Напились они ужасно. Вернее, морячок напился, но на ногах стоял, а вот он все время пытался лечь на пол шашлычной и оттуда продолжать беседу. Пол стремительно приближался, но морячок успевал подхватить и усадить падавшего нового друга на стул. Тогда он клал на стол голову и так продолжал говорить.
Они поговорили обо всем.
Морячок делился планами — как он в море заработает, получит от пароходства комнату, купит радиолу «Ригонда» и диван-кровать, женится, родит троих детей и получит от пароходства квартиру, станет одним из самых уважаемых в порту людей — лоцманом — и получит садовый участок, и там у него будет все свое, и картошка, и яблоки, и он станет жить правильно, по-человечески. Детдом и вообще свое сиротство морячок не вспоминал вовсе.

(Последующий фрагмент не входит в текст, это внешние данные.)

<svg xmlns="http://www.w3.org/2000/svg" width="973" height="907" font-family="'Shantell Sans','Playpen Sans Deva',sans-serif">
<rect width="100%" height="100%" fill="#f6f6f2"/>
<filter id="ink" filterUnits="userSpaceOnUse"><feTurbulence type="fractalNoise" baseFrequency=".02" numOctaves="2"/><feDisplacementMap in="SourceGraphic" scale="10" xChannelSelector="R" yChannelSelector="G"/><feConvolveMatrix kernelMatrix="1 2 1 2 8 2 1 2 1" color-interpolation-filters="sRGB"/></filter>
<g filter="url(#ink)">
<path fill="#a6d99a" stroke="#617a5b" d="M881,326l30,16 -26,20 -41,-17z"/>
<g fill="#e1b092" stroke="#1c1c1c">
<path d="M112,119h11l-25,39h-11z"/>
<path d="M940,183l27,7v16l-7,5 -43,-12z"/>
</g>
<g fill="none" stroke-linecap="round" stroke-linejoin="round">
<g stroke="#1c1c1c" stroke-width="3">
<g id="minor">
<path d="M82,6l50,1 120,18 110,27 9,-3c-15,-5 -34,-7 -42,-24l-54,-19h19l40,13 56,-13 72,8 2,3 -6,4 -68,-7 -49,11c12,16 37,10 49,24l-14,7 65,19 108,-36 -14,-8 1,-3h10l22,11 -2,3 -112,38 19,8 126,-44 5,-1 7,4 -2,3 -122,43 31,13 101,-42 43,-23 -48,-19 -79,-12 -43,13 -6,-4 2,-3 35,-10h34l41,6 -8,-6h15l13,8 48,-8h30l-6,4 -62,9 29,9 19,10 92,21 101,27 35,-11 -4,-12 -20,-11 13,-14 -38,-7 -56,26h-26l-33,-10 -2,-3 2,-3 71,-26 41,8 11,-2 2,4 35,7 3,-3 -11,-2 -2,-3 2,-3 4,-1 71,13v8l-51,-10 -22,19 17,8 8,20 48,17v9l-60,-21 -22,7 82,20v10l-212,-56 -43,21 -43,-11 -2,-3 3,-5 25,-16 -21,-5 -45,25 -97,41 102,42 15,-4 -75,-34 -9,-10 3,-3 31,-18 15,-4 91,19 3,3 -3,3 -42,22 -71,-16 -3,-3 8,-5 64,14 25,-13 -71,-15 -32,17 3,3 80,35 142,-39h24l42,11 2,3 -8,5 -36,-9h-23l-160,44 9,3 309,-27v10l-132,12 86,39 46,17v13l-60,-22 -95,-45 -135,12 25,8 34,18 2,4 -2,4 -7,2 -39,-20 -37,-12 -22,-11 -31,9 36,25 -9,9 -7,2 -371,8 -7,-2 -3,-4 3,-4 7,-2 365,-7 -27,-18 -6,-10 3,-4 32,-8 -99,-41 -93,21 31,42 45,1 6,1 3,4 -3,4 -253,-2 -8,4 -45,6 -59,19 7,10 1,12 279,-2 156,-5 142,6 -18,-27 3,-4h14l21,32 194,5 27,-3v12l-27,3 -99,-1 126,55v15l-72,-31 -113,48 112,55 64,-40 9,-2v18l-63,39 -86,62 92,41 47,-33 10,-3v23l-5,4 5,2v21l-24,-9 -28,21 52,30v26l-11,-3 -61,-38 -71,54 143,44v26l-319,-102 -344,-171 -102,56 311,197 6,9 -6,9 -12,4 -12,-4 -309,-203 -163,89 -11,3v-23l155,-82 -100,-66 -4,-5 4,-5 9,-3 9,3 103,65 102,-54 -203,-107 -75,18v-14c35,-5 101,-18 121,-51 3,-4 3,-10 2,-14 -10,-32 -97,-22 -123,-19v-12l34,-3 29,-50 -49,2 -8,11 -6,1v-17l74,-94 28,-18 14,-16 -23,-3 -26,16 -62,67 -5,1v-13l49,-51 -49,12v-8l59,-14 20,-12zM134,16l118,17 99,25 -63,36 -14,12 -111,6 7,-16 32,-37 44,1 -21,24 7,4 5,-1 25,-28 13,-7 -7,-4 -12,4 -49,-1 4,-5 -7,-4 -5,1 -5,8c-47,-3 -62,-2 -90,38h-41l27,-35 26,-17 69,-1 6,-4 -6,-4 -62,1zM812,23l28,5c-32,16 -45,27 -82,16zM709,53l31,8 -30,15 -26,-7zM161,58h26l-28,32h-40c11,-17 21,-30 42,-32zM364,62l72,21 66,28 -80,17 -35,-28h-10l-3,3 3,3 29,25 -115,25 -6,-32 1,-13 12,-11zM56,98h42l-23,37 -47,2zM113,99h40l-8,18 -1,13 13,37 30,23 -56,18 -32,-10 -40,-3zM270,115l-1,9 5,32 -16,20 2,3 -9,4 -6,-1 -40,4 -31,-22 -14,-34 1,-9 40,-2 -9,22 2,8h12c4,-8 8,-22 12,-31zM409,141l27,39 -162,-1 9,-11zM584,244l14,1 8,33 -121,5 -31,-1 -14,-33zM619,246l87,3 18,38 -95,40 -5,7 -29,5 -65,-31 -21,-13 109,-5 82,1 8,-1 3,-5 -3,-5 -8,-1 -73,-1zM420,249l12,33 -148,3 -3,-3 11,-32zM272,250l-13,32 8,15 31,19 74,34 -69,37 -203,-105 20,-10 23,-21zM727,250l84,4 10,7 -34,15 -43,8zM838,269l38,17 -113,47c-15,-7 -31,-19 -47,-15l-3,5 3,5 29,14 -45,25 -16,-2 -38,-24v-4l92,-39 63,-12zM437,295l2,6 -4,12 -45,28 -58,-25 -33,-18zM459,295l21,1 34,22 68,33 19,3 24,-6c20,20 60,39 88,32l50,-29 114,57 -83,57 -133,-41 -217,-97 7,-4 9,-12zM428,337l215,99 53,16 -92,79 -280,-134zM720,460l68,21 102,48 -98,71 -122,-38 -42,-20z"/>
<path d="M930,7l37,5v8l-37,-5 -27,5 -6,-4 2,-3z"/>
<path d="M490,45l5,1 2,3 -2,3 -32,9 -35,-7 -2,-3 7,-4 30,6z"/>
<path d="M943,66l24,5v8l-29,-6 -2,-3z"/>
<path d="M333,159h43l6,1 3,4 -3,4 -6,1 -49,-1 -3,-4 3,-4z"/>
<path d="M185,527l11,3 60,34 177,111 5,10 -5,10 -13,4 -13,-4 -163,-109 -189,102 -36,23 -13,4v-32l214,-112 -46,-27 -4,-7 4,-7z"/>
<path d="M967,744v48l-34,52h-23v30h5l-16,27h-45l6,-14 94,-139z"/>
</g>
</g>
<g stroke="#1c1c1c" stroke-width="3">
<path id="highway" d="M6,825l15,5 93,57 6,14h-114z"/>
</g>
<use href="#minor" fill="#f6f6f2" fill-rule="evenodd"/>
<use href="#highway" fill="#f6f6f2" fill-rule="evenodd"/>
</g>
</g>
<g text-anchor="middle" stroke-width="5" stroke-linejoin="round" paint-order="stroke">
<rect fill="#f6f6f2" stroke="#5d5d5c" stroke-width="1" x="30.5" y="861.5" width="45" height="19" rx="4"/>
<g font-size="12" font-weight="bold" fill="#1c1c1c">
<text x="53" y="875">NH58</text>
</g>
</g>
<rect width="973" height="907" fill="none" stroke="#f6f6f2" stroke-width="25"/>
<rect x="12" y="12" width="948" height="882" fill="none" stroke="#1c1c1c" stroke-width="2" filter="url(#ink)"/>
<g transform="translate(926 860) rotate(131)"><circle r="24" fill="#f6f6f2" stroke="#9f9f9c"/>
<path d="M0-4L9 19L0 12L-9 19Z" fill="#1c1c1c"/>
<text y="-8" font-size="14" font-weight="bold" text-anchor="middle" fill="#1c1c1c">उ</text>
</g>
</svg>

А он говорил только о прошлом — о дяде Пете, тете Аде и Марте, о смерти отца, о том, как ослепла мать, о школе и Нине, и Кирееве, и о переезде в Москву, и о своем знакомстве с Белым, а о будущем говорил только одно — что деньги будут, потому что у него должны быть деньги, так он решил. Морячок неодобрительно качал головой, «какие ж Деньги, если ты будешь инженером, в порту инженера меньше такелажника зарабатывают», наливал себе и ему понемногу вина — после коньяка они опять перешли на вино — и опять качал головой.
Как он добрался домой, осталось неизвестно ему и всем остальным, а морячок пропал — вроде бы довел до калитки, а может, и раньше ушел. Но счастье ведет пьяных — он добрался, ввалился в сад, его долго рвало, и Нина вытирала его мокрым полотенцем, а ребята предлагали налить ему еще стакан, чтобы он наконец угомонился и уснул, но Нина не дала.
Перед отъездом дважды подряд смотались на толчок, набили, так что крышки закрывали втроем, два больших чемодана, специально привезенных из Москвы пустыми.